--- start of SELECTED EXCERPT ---

Welcome, Breeders' Cup owners, trainers and fans. Welcome national and international media.
And, welcome to the sun, which took a break early in the week but, we hope, will shine through the daylight hours until the last race Saturday.
Many thanks are due to all those working to make this first-ever Breeders' Cup in the city where it was founded safe and successful.
Most importantly, thanks to Keeneland for taking on the enormous job of hosting the world's best Thoroughbreds and their human entourages. It's an honor but also a chore that's demanded over a year and a half of intense planning and preparation.
Thanks are also due to all those who have worked for decades to preserve both the tradition of racing at Keeneland and the beauty of the incomparable Bluegrass that surrounds it.
Although it is hard to imagine Lexington and Central Kentucky without racing and Keeneland, after a downtown track closed in 1933 there was no racing here. A group of horsemen wanted to change that but their ambition wasn't just to open another track. They created a track to showcase Thoroughbreds, that returns earnings not to shareholders but, through purses, to the people who raise and race Thoroughbreds.
Keeneland opened in the fall of 1936 and has been enriching Lexington and the industry for over 75 years.

--- end of SELECTED EXCERPT ---
--- start of PROVIDED INFORMATION ---

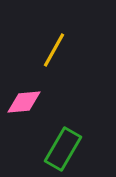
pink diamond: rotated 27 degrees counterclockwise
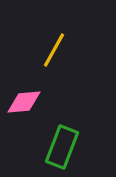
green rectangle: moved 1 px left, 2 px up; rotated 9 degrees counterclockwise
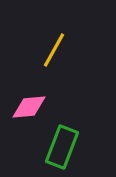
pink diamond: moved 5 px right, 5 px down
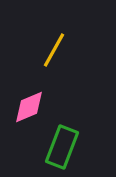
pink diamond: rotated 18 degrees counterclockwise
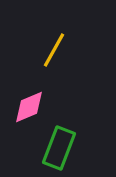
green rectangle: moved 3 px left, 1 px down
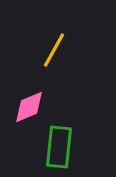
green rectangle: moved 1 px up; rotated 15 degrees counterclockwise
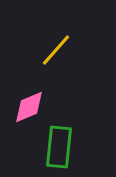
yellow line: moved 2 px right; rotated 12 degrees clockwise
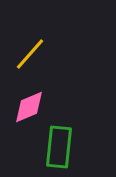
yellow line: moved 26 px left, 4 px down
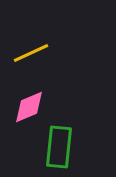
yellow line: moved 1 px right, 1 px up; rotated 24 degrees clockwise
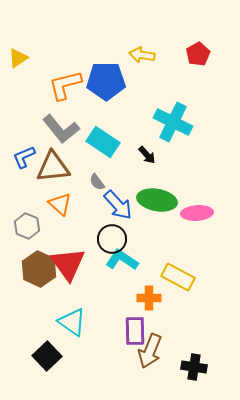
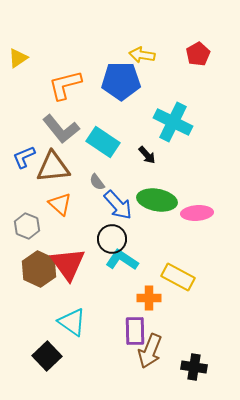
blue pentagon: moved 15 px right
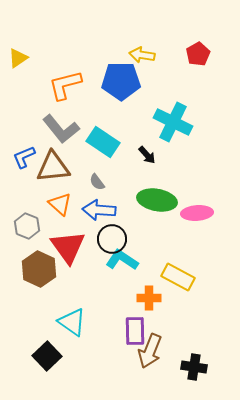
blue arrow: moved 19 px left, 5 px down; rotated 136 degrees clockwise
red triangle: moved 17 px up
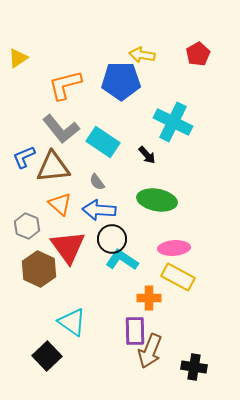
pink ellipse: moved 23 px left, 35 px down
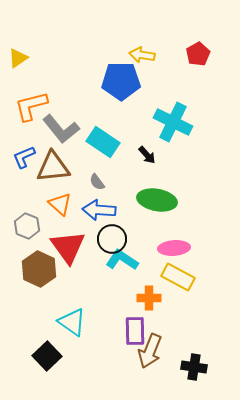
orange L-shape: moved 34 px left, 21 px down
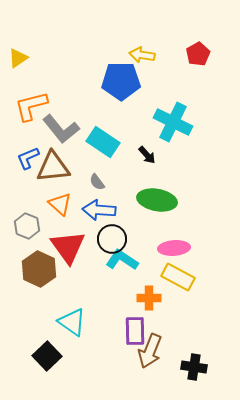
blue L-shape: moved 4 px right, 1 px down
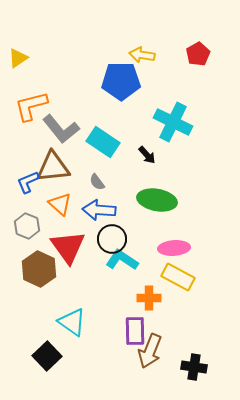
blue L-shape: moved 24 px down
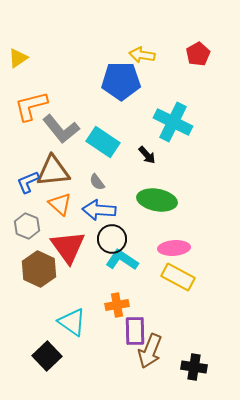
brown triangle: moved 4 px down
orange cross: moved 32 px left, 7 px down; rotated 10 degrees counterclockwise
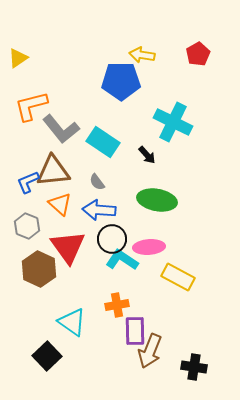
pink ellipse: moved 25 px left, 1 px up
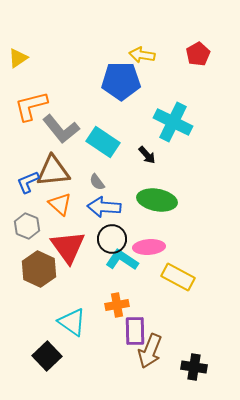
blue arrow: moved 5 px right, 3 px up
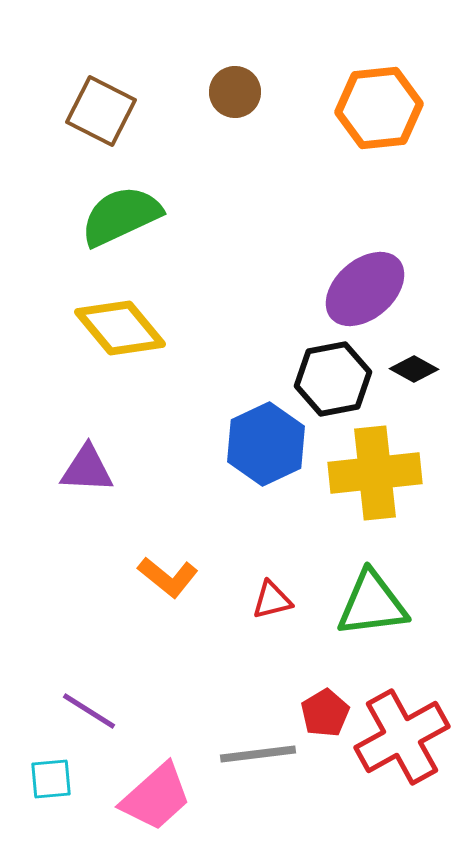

--- end of PROVIDED INFORMATION ---

**TO-DO LIST**
- 1) From the Breeders' Cup welcome, extract the passage starting with "Thanks are also" and going on through "over 75 years.", copied word for word.
- 2) Based on the Breeders' Cup welcome, decide whether each statement agrees with it, answering yes or no and quoting the words that settle it: (a) Racing stopped in Lexington after a downtown track closed in 1933. (b) Keeneland returns its earnings to shareholders. (c) Keeneland opened in the spring of 1936.
- 3) Proceed with the Breeders' Cup welcome, picking up after its final sentence and keeping its tone.

**TASK RESULTS**
- 1)
Thanks are also due to all those who have worked for decades to preserve both the tradition of racing at Keeneland and the beauty of the incomparable Bluegrass that surrounds it.
Although it is hard to imagine Lexington and Central Kentucky without racing and Keeneland, after a downtown track closed in 1933 there was no racing here. A group of horsemen wanted to change that but their ambition wasn't just to open another track. They created a track to showcase Thoroughbreds, that returns earnings not to shareholders but, through purses, to the people who raise and race Thoroughbreds.
Keeneland opened in the fall of 1936 and has been enriching Lexington and the industry for over 75 years.

- 2)
(a) Yes: "after a downtown track closed in 1933 there was no racing here"
(b) No: "returns earnings not to shareholders but, through purses, to the people who raise and race Thoroughbreds"
(c) No: "Keeneland opened in the fall of 1936"

- 3)
Visitors who fly into Blue Grass Airport across the road from Keeneland never fail to comment on the beautiful landscape that welcomes them, one that forward-thinking people had the vision to preserve.
Over a half century ago, in 1958, Lexington became the first city in the United States to define where urban services — like water and sewer — would be provided, with the intention of concentrating intense residential and commercial development in one area, preserving farmland around the urban core. It's thanks to this Urban Services Boundary that Keeneland is bordered by farms and not strip development.
Finally, it's important to thank the man whose vision created the Breeders' Cup. John Gaines, who died in 2005, had many great ideas that he saw through to reality. In 1982 he said racing needed a fall championship, a face-off with rich purses, for racing's stars. Two years later, the first Breeders' Cup was run.
Now, three decades later, this great championship is coming at last to Lexington, where so many people past and present have put their vision, resources and best efforts toward preserving racing and breeding as they were meant to be in one of the world's greatest landscapes.
Welcome, and thanks.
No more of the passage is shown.